Pemerintah juga mengeluarkan UU Nomor 24 tahun 2009 tentang Bendera, bahasa dan lambang Negara serta lagu kebangsaan yang memuat sanksi terhadap berbagai tindakan pelanggaran terhadap bendera merah putih. Ironisnya, dalam prakteknya dugaan pelanggaran terhadap simbol dan ikon-ikon negara Indonesia malah menggunakan pasal makar. Padahal di Buku II KUHP tentang Kejahatan Terhadap Keamanan Negara tidak ada satu pasal pun memuat pelanggaran atau tindak pidana terkait simbol atau bendera. Kondisi ini menunjukkan stigma terhadap orang Papua mendahului kebijakan atau hukum apapun yang hendak dilakukan oleh pemerintah terhadap rakyat Papua.
Tim Penasehat Hukum dengan tegas menyatakan para terdakwa tidak terbukti secara sah dan menyakinkan melakukan tindak pidana makar sebagaimana dalam Kesatu : Pasal 106 KUHP Jo Pasal 55 Ayat (1) ke-1 KUHP dan Kedua Pasal 110 Ayat (1) KUHP sebagaimana dalam Surat tuntutan Jaksa Penuntut Umum.

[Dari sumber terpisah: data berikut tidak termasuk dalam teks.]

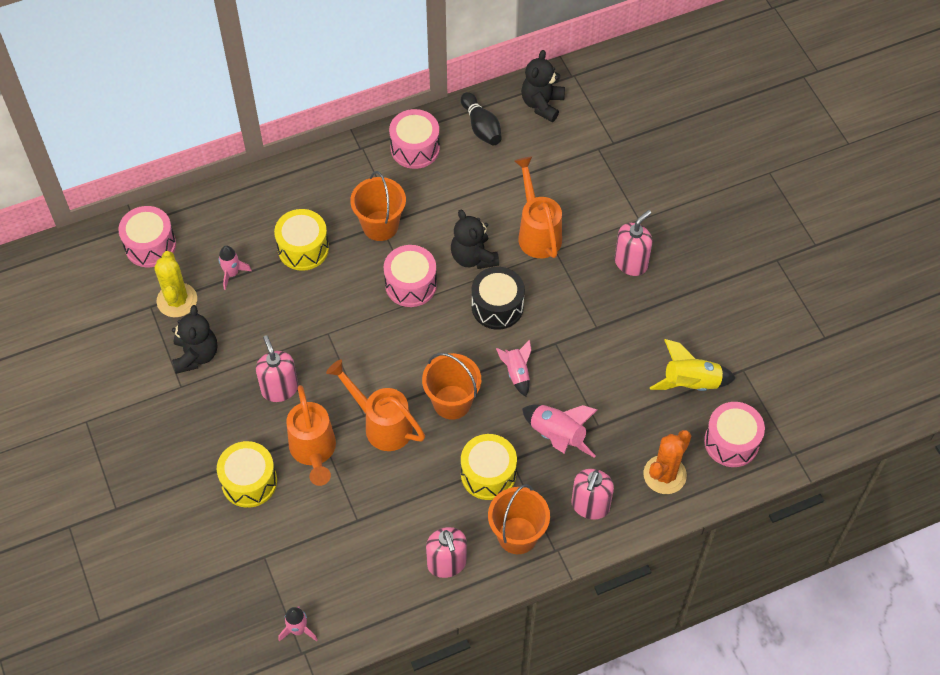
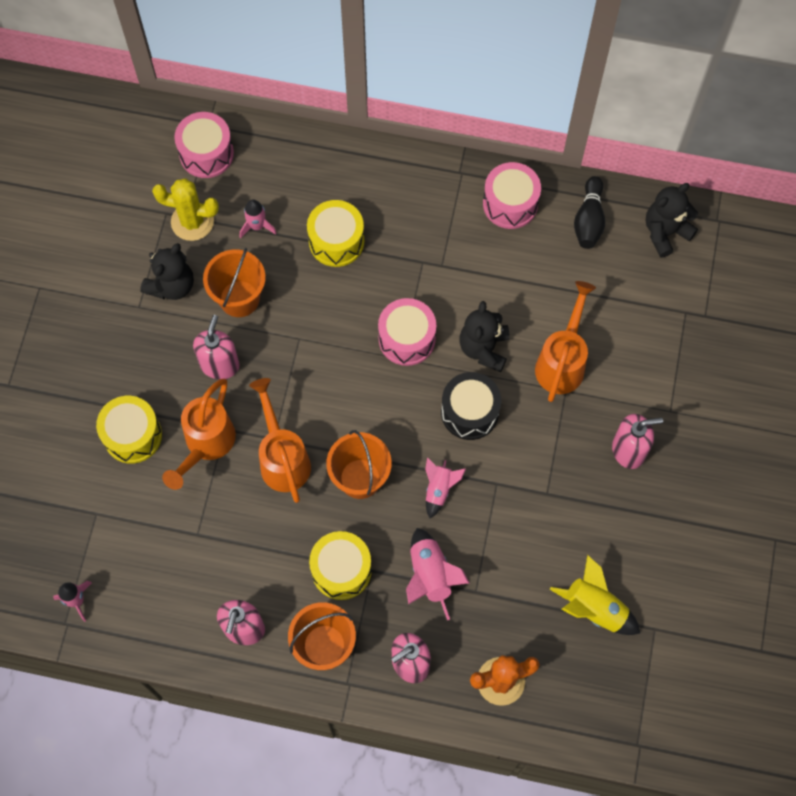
camera: 35 degrees right, 10 degrees up
(177, 300) = (192, 222): yellow cactus -> yellow cactus turned 75 degrees clockwise
(380, 226) = (421, 262): orange bucket -> orange bucket (239, 298)
(731, 442) = (588, 693): pink drum -> none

Pada tanggal 29 Agustus 2022 Majelis kemudian memutus 7 Tapol dihukum 10 bulan penjara atau lebih rendah 2 bulan dari Tuntutan JPU. Ke tujuhnya menjalani pembebasan pada 27 September 2022. Mereka dijemput oleh Tim PH, salah satu diantara mereka kembali menggunakan kostum adat, kemudian melakukan long march dari Lapas Abepura ke asrama Taboria Padang Bulan, tempat dimana mereka melakukan syukuran atas pembebasan tersebut.(Tim/ALDP).